The high court’s vacation bench today rejected persistent state government demands for a stay on the ruling given by Justice Amitava Lala on Monday stopping rallies between 8 am and 8 pm on working days.
Without Justice Lala’s trial court records and a certified copy of his order, which could not be procured despite several attempts that continued till Thursday morning, the two-member bench — comprising Justice Alok Chakraborty and Justice Shubhrakamal Mukherjee — refused to consider the matter.
Allowing only the immersion processions for Durga, Lakshmi and Kali Pujas, the court told the government team that the vacation bench could be approached any time before court reopened, but only for “a specific appeal concerning a specific incident”.
What Thursday’s vacation bench order means is that Calcutta is spared political rallies — unless any group defies the order — till the regular division bench of the court, comprising Chief Justice A.K. Mathur and Justice A.K. Bannerjee, takes another look at Monday’s order.
Even the immersion processions allowed by the vacation bench have to take place in strict compliance with police orders.
Thursday was not a day the government’s legal team, led by advocate-general Balai Ray, would like to remember. It suffered another setback, when the vacation bench refused to uphold its contention that there was no legal basis for Justice Lala’s decision to slap a contempt notice on Calcutta police for holding him up while allowing a rally to pass on September 24 as he was going to work.
“Your case is, at best, arguable,” the judges told Ray, refusing to agree with him that the police did not obstruct Justice Lala him from administering justice. “Justice Lala was on his way to this court to administer justice,” the judges said.
The bench first met at 10.30 am but decided to have a 30-minute break so that efforts to get the trial court’s records could continue. The exercise, which began on Wednesday, yielded nothing and the court sat down to order at 11 am without the records.
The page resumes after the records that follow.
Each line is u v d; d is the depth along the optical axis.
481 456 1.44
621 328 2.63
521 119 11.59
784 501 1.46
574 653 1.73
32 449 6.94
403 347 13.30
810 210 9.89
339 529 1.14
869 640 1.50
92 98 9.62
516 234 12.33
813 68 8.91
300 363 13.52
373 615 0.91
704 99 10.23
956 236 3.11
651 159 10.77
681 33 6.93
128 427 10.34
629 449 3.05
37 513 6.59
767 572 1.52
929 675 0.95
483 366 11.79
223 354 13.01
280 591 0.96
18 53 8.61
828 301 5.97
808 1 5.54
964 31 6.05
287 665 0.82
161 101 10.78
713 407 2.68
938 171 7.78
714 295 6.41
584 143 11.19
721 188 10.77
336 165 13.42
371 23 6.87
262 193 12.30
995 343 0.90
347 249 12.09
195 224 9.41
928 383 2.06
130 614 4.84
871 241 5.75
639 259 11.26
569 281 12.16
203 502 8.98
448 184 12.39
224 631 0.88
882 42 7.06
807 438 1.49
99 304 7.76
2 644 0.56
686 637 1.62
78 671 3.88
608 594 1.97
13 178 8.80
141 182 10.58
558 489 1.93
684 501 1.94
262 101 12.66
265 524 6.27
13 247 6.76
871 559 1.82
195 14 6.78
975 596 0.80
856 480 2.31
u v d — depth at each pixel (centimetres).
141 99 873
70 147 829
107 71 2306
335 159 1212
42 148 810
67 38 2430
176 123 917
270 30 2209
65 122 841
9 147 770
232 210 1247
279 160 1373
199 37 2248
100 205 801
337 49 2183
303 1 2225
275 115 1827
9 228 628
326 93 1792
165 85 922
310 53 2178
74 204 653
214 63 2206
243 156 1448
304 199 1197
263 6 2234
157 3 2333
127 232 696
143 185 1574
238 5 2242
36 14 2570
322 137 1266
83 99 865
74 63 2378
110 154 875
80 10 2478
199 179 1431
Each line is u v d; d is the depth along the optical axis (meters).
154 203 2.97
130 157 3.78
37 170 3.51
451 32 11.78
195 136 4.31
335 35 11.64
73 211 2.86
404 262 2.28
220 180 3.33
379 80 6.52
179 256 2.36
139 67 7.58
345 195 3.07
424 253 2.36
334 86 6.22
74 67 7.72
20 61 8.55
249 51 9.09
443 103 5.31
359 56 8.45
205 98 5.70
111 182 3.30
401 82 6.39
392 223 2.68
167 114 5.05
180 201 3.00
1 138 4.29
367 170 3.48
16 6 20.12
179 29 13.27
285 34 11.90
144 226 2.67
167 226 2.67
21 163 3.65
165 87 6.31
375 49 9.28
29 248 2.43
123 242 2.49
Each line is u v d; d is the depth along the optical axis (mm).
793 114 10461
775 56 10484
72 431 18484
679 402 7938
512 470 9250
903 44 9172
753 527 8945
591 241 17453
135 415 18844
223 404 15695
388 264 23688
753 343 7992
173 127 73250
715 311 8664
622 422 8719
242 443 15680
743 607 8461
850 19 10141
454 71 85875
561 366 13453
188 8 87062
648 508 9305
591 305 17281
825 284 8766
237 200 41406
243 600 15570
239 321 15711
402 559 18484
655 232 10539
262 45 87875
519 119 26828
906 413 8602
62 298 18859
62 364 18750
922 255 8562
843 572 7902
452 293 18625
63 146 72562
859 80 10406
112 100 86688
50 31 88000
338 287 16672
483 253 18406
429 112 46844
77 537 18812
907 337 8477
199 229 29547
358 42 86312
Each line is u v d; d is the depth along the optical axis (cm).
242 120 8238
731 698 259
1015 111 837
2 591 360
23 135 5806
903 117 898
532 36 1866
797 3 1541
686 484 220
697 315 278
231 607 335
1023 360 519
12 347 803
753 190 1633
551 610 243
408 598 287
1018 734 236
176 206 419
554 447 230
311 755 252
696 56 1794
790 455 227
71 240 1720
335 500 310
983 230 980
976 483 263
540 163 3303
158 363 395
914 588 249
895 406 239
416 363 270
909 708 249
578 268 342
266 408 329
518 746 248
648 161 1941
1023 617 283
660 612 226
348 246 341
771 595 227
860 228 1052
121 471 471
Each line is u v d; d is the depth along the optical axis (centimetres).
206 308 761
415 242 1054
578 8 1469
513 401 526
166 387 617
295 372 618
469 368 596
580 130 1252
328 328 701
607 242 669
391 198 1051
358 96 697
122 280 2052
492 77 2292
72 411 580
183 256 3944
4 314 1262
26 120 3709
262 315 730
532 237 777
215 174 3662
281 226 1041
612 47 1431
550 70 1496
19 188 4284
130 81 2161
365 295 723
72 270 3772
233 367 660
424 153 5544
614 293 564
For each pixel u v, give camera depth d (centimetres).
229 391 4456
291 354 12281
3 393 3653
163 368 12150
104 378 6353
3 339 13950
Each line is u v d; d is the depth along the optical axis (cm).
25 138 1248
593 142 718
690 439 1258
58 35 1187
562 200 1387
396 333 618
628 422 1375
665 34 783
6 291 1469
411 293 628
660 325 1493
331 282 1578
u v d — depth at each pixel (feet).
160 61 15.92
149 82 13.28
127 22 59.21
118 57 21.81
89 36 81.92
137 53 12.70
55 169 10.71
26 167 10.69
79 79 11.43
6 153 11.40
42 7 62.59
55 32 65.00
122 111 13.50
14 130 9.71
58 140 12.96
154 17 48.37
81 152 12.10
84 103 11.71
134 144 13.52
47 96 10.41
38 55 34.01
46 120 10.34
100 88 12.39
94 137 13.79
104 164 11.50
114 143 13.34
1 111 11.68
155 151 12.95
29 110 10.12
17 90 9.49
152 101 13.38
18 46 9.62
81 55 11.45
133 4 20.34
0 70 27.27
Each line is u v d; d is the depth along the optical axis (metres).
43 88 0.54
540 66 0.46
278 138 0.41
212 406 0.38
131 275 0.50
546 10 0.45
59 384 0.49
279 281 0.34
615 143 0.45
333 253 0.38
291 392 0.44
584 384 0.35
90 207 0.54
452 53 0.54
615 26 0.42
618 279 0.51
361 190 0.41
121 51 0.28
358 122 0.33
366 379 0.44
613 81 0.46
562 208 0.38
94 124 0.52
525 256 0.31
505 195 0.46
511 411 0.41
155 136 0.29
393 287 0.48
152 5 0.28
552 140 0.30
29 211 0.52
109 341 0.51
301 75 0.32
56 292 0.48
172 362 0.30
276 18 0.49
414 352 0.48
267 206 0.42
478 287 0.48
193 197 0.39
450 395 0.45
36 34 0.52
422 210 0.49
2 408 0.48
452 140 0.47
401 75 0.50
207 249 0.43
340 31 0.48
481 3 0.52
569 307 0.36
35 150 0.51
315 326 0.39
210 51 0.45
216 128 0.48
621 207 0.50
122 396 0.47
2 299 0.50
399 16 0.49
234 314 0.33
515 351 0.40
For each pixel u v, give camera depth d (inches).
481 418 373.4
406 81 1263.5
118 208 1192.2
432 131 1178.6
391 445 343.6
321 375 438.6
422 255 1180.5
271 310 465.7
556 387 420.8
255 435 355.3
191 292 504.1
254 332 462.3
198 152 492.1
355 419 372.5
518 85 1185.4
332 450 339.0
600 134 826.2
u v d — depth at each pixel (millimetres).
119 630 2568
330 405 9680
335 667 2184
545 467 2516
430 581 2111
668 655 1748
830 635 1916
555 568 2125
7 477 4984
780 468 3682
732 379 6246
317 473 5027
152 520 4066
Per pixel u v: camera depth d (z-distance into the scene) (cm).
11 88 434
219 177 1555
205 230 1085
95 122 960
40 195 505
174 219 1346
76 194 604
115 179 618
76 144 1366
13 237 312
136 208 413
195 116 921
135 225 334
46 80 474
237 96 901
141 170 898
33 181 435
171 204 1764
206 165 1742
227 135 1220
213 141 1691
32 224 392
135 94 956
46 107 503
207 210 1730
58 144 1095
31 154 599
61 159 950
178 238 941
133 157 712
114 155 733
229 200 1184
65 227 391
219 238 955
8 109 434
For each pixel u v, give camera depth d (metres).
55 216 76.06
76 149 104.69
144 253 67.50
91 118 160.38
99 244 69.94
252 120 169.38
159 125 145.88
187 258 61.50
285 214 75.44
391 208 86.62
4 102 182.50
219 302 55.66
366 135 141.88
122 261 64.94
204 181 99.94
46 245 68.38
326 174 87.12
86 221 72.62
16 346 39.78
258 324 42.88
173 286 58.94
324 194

“We have with us the records available with the advocate-on-record,” Ray however said, straining to explain that the matter at hand was of utmost importance to the government and, therefore, its legal representatives did not mind the absence of court records.
The bench did not comment. But, when time came for it to make its opinion known, it stuck to the normal legal position. “It will not be proper for this bench to pass any interim order without having the trial court’s records,” the judges said.
They, however, cleared the government’s immediate concern of immersion processions.